Discover Delmarva: The Petticoat Regime

Back in the early 1900s a group of women from very different backgrounds carved out a niche for themselves in Ocean City.

One of them was Mary Quillen, who built the Lankford hotel in 1926.

“At the time that she built it ,there were 32 hotels in Ocean City and 30 of them were run by women entrepreneurs”, says local historian Jim Duffy.

Quillen didn’t stop with just the hotel.

She expanded her empire on O-C’s boardwalk by building around the hotel too.

Today the Lankford Property has retail space, apartments and rooms according to family member Vernon Karst.

“She was one of the first women realtors in Ocean City. She used to walk up and down the boardwalk with a large set of keys for all the apartments and buildings she was in charge of”, says Karst.

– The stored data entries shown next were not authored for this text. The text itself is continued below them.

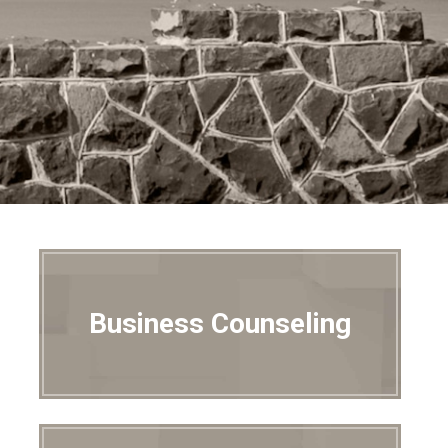
Business Counseling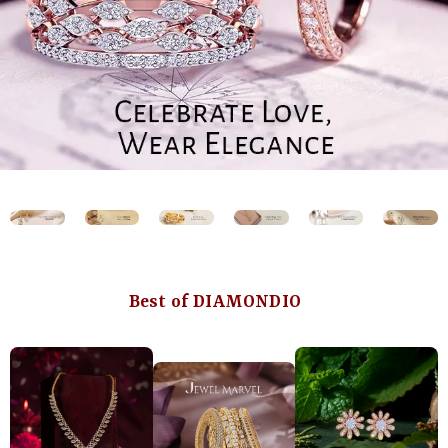
Best of DIAMONDIO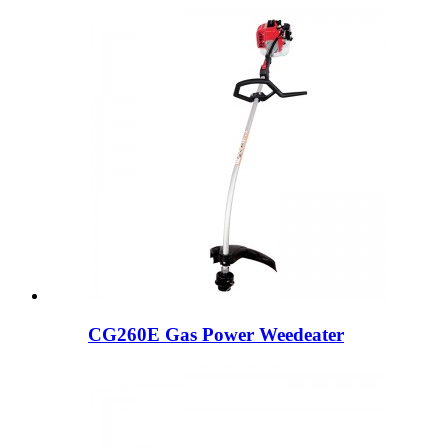
CG260E Gas Power Weedeater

Quillen had company though.

Another woman, Ella Dennis also made a name for herself.

Dennis’ doctor told her to find a place to live near the Ocean because it might improve her health.

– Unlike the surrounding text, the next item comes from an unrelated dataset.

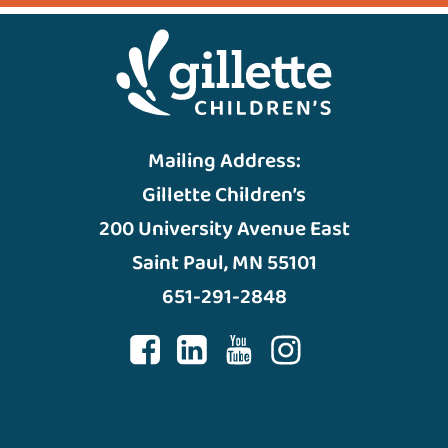
Mailing Address:
Gillette Children’s
200 University Avenue East
Saint Paul, MN 55101
651-291-2848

“She ended up in Ocean City. She opened up some boarding houses and then she built a big hotel.”

Historian Jim Duffy says Ella Dennis is famous for sharing her thoughts on the city’s industry.

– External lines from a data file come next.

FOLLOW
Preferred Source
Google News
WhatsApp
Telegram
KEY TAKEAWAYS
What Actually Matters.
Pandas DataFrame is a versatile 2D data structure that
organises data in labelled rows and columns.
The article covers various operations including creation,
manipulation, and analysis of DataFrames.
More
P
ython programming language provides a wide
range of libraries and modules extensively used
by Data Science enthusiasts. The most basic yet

“70 percent of Ocean City is run by women and ruled by women and the men are all hen-pecked”, said Dennis.

Hence the moniker “Petticoat Regime”.

Another savvy businesswoman started out as a poor single mom from Parksley, Virginia.

Susan Mason had lots of obstacles in her way but that didn’t stop her.

“She ditched a deadbeat husband down there and ended up coming to Ocean City on a boat with like two kids and a cow in tow”, beams Duffy.

Despite the fact that Mason had the cards stacked against her, this pioneer opened up a boarding house and turned it into a very prosperous hotel.

There were a few other ladies who made their mark in Ocean City through hotel ownership.

Its a history, Vernon Karst says isn’t surprising at all.

“Honestly the men were fishing, surfing or drinking. The women ran the town”, says Karst.